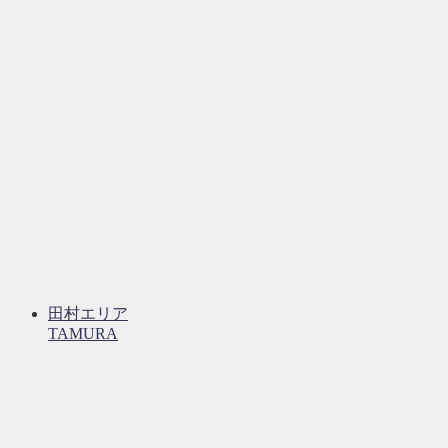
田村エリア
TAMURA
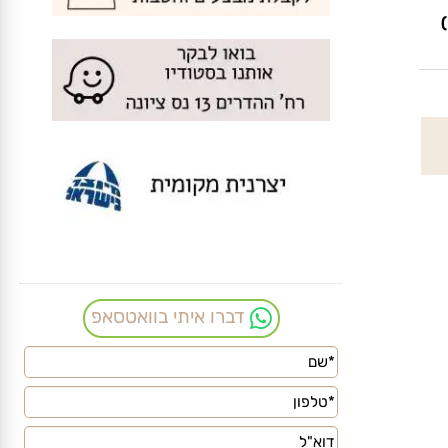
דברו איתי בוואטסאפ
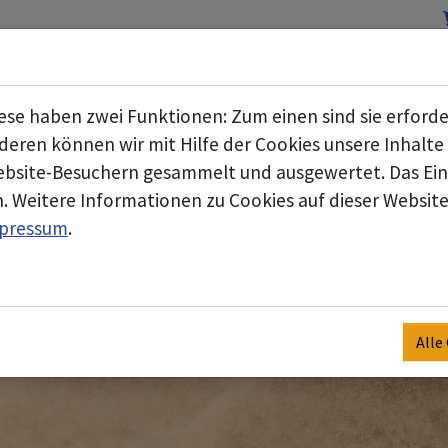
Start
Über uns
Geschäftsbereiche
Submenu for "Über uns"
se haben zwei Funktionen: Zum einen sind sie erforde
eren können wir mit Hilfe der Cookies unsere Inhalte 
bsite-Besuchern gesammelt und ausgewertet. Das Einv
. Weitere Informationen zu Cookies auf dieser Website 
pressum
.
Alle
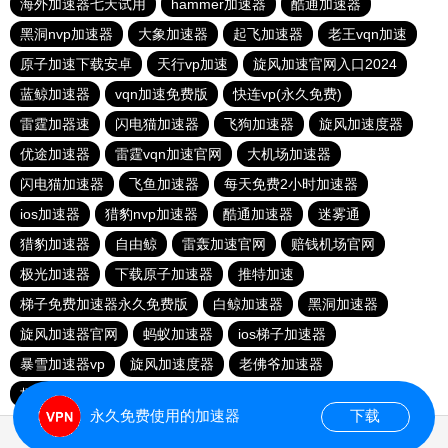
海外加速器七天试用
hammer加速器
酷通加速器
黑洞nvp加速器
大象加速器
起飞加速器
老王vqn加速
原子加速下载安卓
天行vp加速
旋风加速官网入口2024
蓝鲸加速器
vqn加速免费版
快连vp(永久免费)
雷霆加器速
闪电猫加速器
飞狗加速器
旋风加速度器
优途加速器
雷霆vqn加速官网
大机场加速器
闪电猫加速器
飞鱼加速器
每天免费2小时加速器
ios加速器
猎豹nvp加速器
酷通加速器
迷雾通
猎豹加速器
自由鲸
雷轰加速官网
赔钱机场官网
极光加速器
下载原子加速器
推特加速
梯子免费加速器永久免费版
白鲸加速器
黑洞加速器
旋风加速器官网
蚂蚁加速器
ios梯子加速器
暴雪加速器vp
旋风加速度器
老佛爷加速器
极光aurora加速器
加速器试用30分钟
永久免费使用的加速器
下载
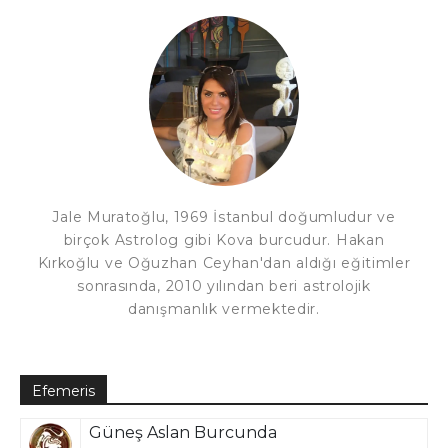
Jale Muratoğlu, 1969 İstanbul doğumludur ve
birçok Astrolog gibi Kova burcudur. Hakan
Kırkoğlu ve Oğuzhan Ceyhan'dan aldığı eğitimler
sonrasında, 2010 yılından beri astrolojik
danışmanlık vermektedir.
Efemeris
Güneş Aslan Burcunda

━━━━━━━━━━

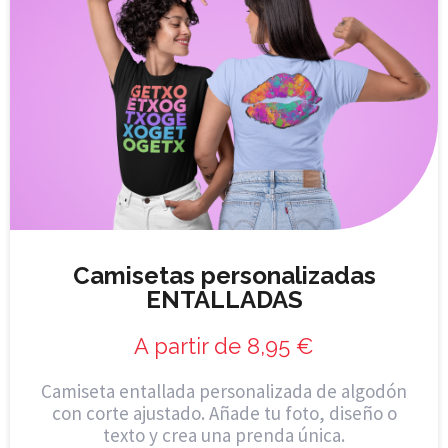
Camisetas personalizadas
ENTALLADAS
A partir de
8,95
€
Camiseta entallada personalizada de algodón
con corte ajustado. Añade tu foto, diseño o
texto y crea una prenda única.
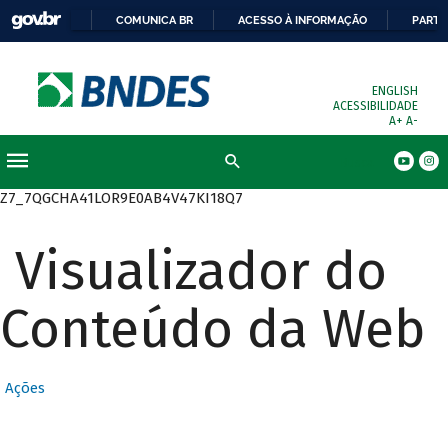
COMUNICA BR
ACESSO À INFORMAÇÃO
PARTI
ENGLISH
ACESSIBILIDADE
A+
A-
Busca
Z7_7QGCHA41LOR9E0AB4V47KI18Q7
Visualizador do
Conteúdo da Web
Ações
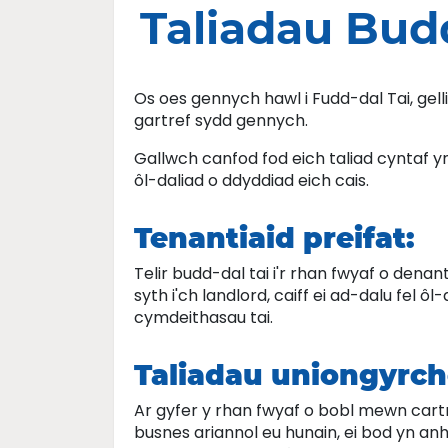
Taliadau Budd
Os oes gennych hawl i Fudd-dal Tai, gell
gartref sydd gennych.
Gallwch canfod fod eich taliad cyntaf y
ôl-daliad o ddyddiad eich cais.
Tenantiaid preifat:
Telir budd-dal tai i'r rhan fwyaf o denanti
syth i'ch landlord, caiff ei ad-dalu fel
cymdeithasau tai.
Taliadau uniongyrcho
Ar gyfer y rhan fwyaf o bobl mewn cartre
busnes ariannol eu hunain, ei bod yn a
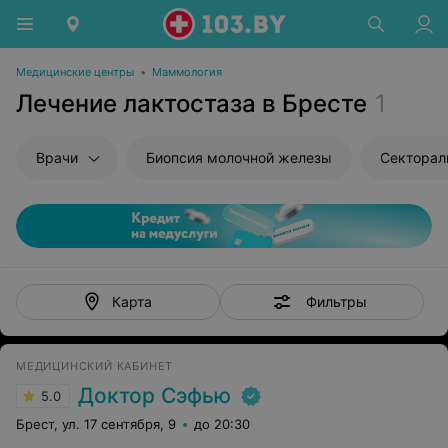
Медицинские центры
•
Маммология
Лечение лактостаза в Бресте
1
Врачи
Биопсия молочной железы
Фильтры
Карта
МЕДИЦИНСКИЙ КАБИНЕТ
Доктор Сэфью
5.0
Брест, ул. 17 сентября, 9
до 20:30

━━━━━━━━━━

Find out how many lines in the listing contain the string "Taliadau". Give the number alone.

**Written answer:**
2